De allí parte el evangelio. Sin ese reconocimiento de la condición pecaminosa del hombre, no hay salvación. Por eso Romanos 1, 2 y 3 establece de manera irrefutable la completa pecaminosidad del hombre. «No hay diferencia, por cuanto todos pecaron y están destituidos de la gloria de Dios».

El pecado tiene una raíz básica, descrita en Romanos. Esa raíz es el pecado más abominable a los ojos de Dios, el cual da origen a todos los otros pecados. «Porque la ira de Dios se revela desde el cielo contra toda impiedad e injusticia de los hombres» (Rom. 1:18). Toda la humanidad está bajo la ira de Dios.

Todos los hombres son culpables, porque, habiendo tenido en principio acceso al conocimiento de Dios, lo rechazaron, y han hecho otra cosa. «Pues habiendo conocido a Dios, no le glorificaron como a Dios ni le dieron gracias». En cambio, «profesando ser sabios se hicieron necios, y cambiaron la gloria del Dios incorruptible en semejanza de imagen de hombre corruptible». Es decir, se entregaron a la idolatría.

La idolatría, raíz del pecado

La idolatría es la raíz del pecado; es cambiar al Dios verdadero, poniendo en el lugar de Dios aquello que no es Dios. En eso consistió el primer acto de rebelión del ser humano, en el Génesis. La idolatría es el pecado supremo, y los ídolos son llamados abominaciones. Por eso, el anticristo, que se pone a sí mismo en el lugar de Dios, es llamado «la abominación desoladora».

«Por esto Dios los entregó a pasiones vergonzosas, los abandonó a una mente reprobada». Esa es la ira de Dios. Dios simplemente los abandona a las consecuencias del pecado, cosechando los frutos amargos de la rebelión. Si sirven a los falsos dioses, ellos los esclavizarán y, de manera inevitable, los destruirán.

El evangelio entra siempre en conflicto con los ídolos. Lutero dijo: «El corazón humano es una fábrica de ídolos». El mundo occidental se cree a sí mismo muy sofisticado como para creer en los ídolos legendarios. Pero la cultura secular moderna tiene sus propios ídolos, iguales o peores que aquéllos.

El escritor cristiano G.K. Chesterton decía: «Cuando los hombres dejan de creer en Dios, no es que ya no crean en nada, sino que empiezan a creer en cualquier cosa». El hombre está propenso a adorar ídolos.

En Isaías 44 leemos la historia de cómo un hombre fabrica un ídolo, en una metáfora de la historia y la cultura humana. Versículo 13: «El carpintero tiende la regla, lo señala con almagre, lo labra con cepillo, le da figura con el compás, lo hace en forma de varón, a semejanza de hombre hermoso, para tenerlo en casa. Corta cedros, y toma ciprés y encina, que crecen entre los árboles del bosque, y planta pino para que se críe con la lluvia. De él se sirve luego el hombre para quemar, y toma de ellos para calentarse».

========================

Indica si cada afirmación concuerda con el pasaje sobre la idolatría, respondiendo sí o no y citando literalmente las palabras del pasaje que lo deciden.
(a) La idolatría se presenta como la raíz del pecado.
(b) El mundo occidental se considera demasiado sofisticado para creer en los ídolos legendarios.
(c) La cultura secular moderna carece de ídolos propios.
Los datos no guardan ninguna relación con el pasaje.

========================

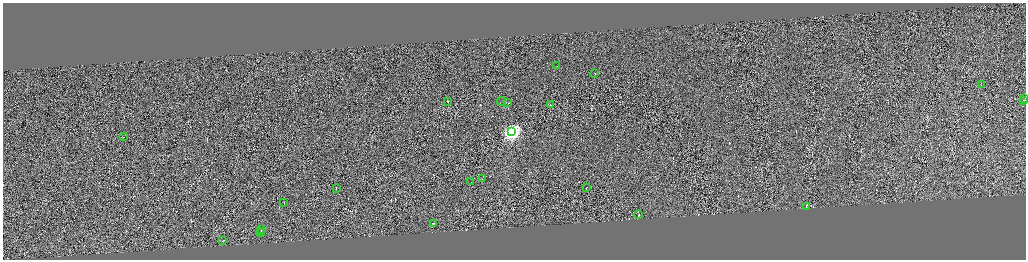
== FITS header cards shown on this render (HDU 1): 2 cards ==
NAXIS1  =                 4093
NAXIS2  =                 1029

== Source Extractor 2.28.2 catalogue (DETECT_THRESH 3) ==
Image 4093 x 1029 px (HDU 1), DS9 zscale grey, zoomed out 1/4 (1 PNG px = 4 x 4 image px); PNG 1028 x 262 px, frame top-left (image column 4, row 1028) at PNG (3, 3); each listed source drawn as its Kron ellipse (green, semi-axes under 4 px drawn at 4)
Background -0.0123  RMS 4.2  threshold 12.5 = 3 sigma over >= 5 px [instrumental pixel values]
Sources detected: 364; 341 cannot appear on this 1/4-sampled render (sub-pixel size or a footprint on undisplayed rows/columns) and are neither listed nor drawn; the other 23 listed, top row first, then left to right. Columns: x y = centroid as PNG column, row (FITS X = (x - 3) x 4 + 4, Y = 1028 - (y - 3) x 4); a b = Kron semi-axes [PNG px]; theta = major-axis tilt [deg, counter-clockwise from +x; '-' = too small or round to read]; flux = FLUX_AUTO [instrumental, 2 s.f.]
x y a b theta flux
557 66 2 1 - 8600
595 74 2 1 - 32000
981 85 3 1 - 34000
1024 99 2 1 - 22000
1023 100 2 1 - 43000
448 102 2 1 - 74000
501 102 4 1 - 36000
507 103 4 1 - 26000
550 105 2 1 - 14000
512 132 4 4 - 660000
123 137 2 1 - 14000
482 179 2 1 - 20000
471 182 2 1 - 22000
336 188 3 1 - 20000
586 188 2 1 - 37000
284 203 2 1 - 12000
806 207 2 1 - 23000
639 215 2 1 - 13000
433 223 2 1 - 16000
261 229 2 1 - 15000
261 231 2 1 - 20000
260 233 2 1 - 24000
222 241 2 1 - 19000
At the frame edge (FLAGS 8, measured only in part): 1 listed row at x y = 1024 99
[341 sub-pixel or undisplayed-footprint detections neither listed nor drawn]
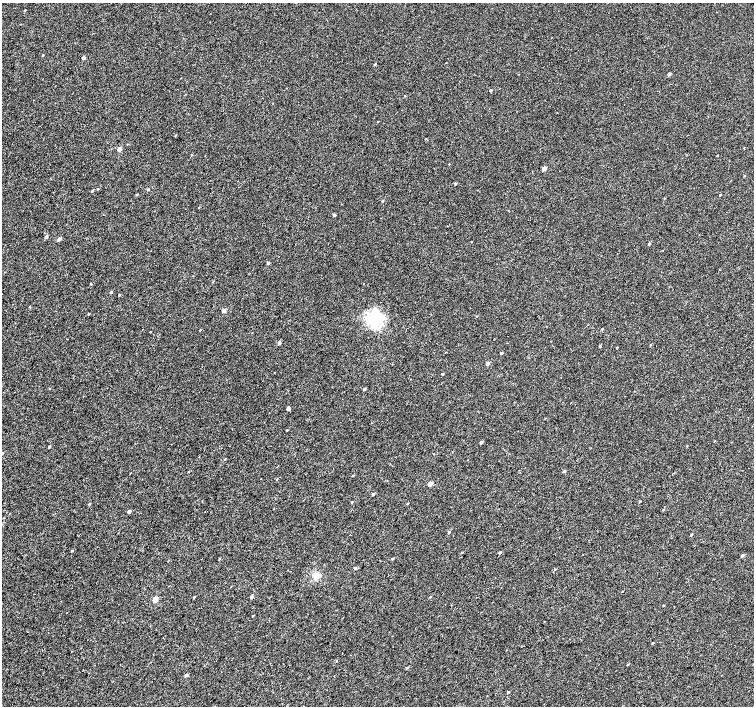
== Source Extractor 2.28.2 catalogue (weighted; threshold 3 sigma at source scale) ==
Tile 7 of 4 x 4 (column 3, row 2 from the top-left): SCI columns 3014-4517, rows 3047-4453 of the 6023 x 6028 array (HDU 1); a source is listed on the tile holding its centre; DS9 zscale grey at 2 x 2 block average (1 PNG px = mean of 2 x 2 image px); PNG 756 x 708 px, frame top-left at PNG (2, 3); no overlay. Shown black and unused: <1% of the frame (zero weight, under 3 of 4 exposures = <1% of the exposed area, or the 3 px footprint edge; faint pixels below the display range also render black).
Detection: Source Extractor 2.28.2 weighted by HDU 2 'WHT'; one run over the whole footprint, this tile lists its part. Background 2.34e-04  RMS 0.0024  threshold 0.0107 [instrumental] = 3 sigma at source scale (4.5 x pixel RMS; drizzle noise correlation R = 1.50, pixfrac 1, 0.0396/0.0396 arcsec/px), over >= 5 px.
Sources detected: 86; all 86 listed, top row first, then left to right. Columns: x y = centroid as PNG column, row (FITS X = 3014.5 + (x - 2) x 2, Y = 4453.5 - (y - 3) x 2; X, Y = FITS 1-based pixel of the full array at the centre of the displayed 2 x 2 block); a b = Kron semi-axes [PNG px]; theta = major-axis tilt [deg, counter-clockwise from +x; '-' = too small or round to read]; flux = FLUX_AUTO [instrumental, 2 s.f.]
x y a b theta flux
25 10 2 2 - 0.27
83 57 2 2 - 1.4
375 64 3 2 - 0.45
669 74 2 2 - 1.4
490 90 2 2 - 0.89
405 96 2 2 - 0.29
378 121 2 2 - 0.24
175 135 2 2 - 0.26
426 139 2 2 - 0.25
119 149 3 2 - 4.4
717 155 2 2 - 0.29
544 169 3 2 - 2.9
744 176 2 2 - 0.31
455 184 2 2 - 0.53
98 189 2 2 - 0.29
148 189 2 2 - 0.53
92 191 3 2 - 0.37
137 194 3 2 - 0.42
720 195 2 2 - 0.36
665 198 2 2 - 0.19
382 201 3 2 - 0.44
334 215 3 2 - 1.1
46 237 2 2 - 0.99
59 239 3 2 - 2
471 241 2 2 - 0.2
649 244 3 2 - 0.64
268 263 2 2 - 0.9
91 284 2 2 - 0.33
111 292 3 2 - 0.61
119 295 2 2 - 0.33
224 310 3 2 - 2.4
89 314 2 2 - 0.63
476 316 2 2 - 0.29
375 319 4 4 - 85
602 329 2 2 - 0.44
200 330 3 2 - 0.22
279 343 2 2 - 1.6
650 345 3 2 - 0.24
600 346 3 2 - 0.52
617 347 2 2 - 0.38
501 353 2 2 - 1
487 363 2 2 - 2.1
442 374 2 2 - 0.61
364 389 3 2 - 0.73
288 408 3 2 - 1.9
287 430 2 2 - 0.34
481 442 2 2 - 1.2
49 447 2 2 - 0.59
3 453 3 2 - 0.33
434 454 2 2 - 0.24
564 471 3 2 - 0.93
189 472 2 2 - 0.31
353 475 2 2 - 0.28
277 479 3 2 - 0.25
430 484 2 2 - 4.6
373 494 2 2 - 0.97
640 501 2 2 - 0.41
352 502 2 2 - 0.29
407 503 3 2 - 0.3
89 504 2 2 - 0.39
663 509 3 2 - 0.5
129 512 2 2 - 1.5
449 532 3 2 - 0.54
691 534 2 2 - 0.47
72 551 2 2 - 0.52
462 552 2 2 - 0.29
500 552 3 2 - 0.76
742 555 3 2 - 1.4
219 559 3 2 - 0.36
392 559 2 2 - 0.67
355 568 3 2 - 0.62
555 569 3 2 - 0.24
316 576 3 3 - 17
194 597 2 2 - 0.55
251 597 3 2 - 1.5
430 597 2 2 - 0.31
155 599 3 2 - 7.2
663 605 2 2 - 0.35
253 616 2 2 - 0.35
544 621 2 2 - 0.24
652 643 3 2 - 0.34
628 664 3 2 - 0.3
407 668 3 2 - 0.55
186 675 3 2 - 1.2
508 692 2 2 - 0.52
287 706 2 2 - 0.23
Isophote crosses this tile's border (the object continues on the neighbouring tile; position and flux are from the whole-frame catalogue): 1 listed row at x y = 287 706
Diffuse or blended objects may show on this block-average render without a row.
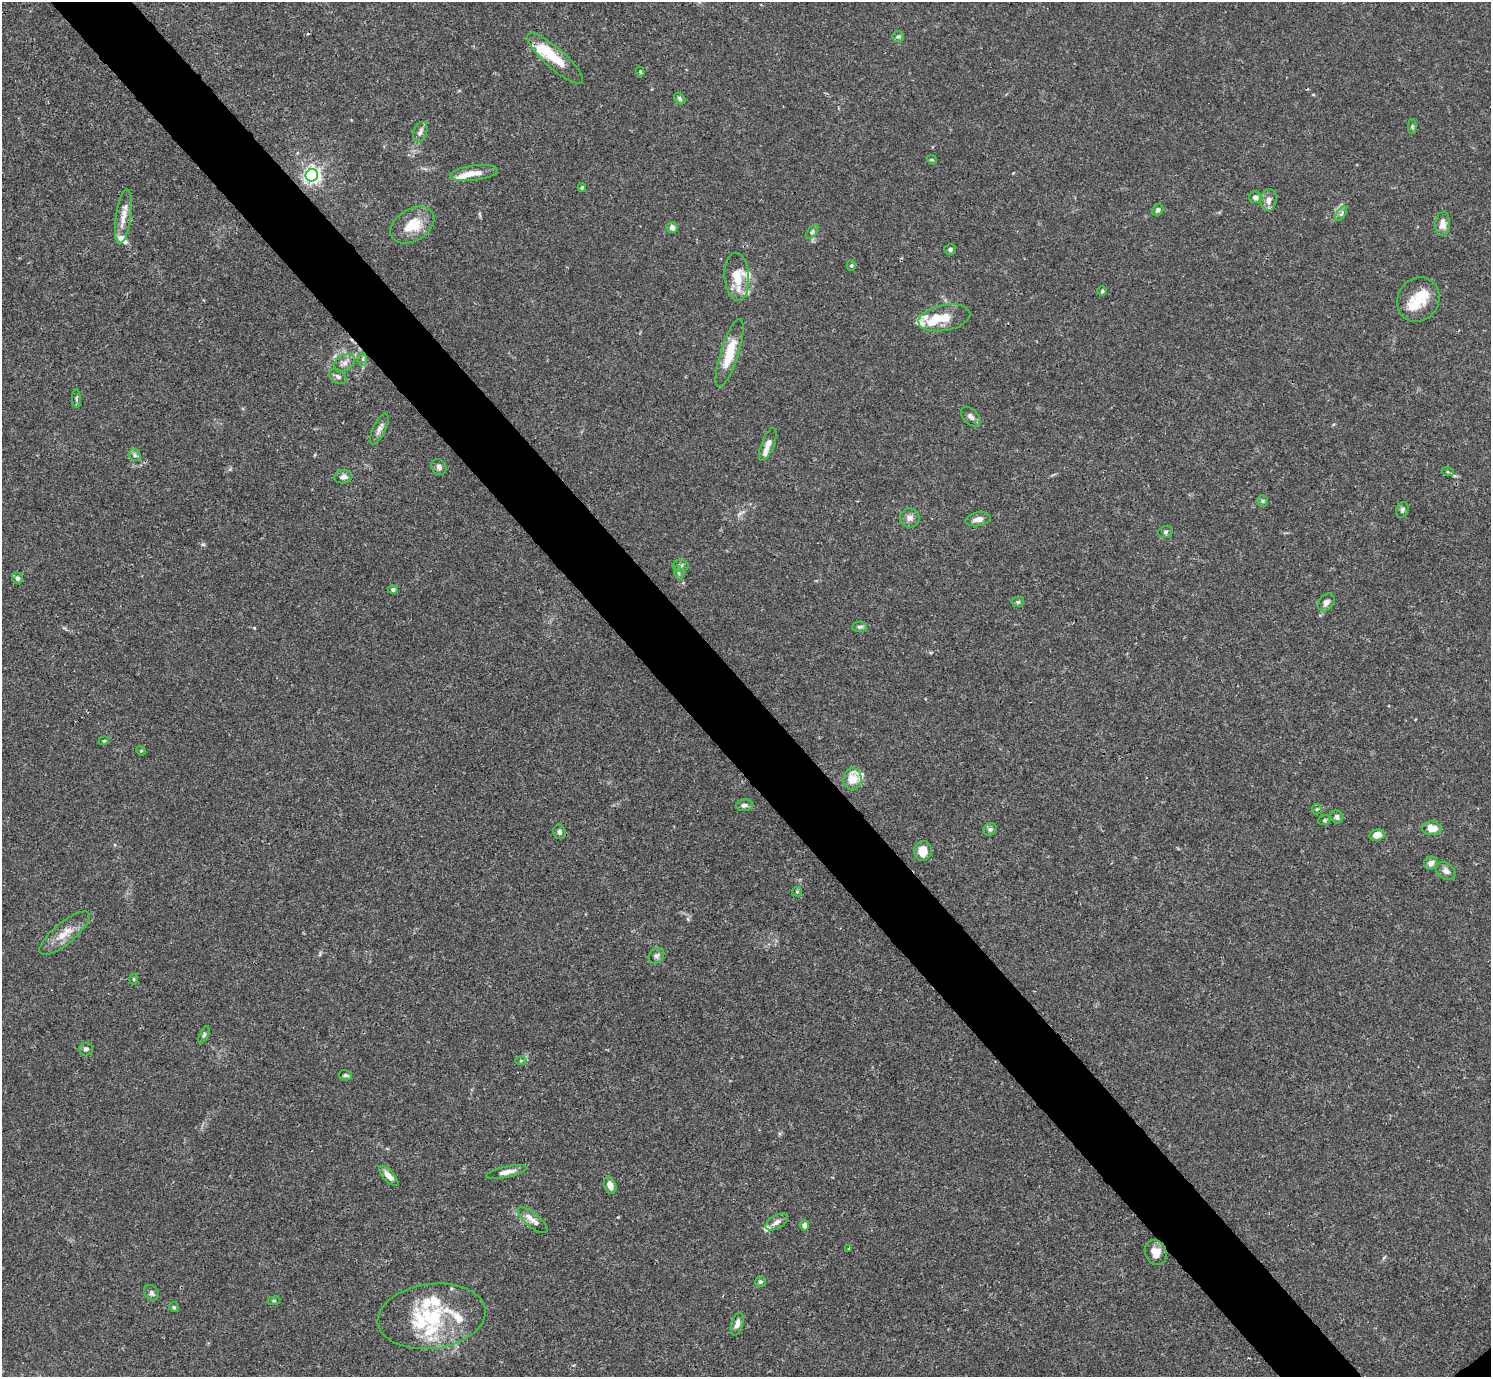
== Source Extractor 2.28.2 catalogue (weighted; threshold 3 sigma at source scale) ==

========================

◆ RESULTADO OBTENIDO
(a) Sí: «La idolatría es la raíz del pecado».
(b) Sí: «El mundo occidental se cree a sí mismo muy sofisticado como para creer en los ídolos legendarios».
(c) No: «Pero la cultura secular moderna tiene sus propios ídolos, iguales o peores que aquéllos».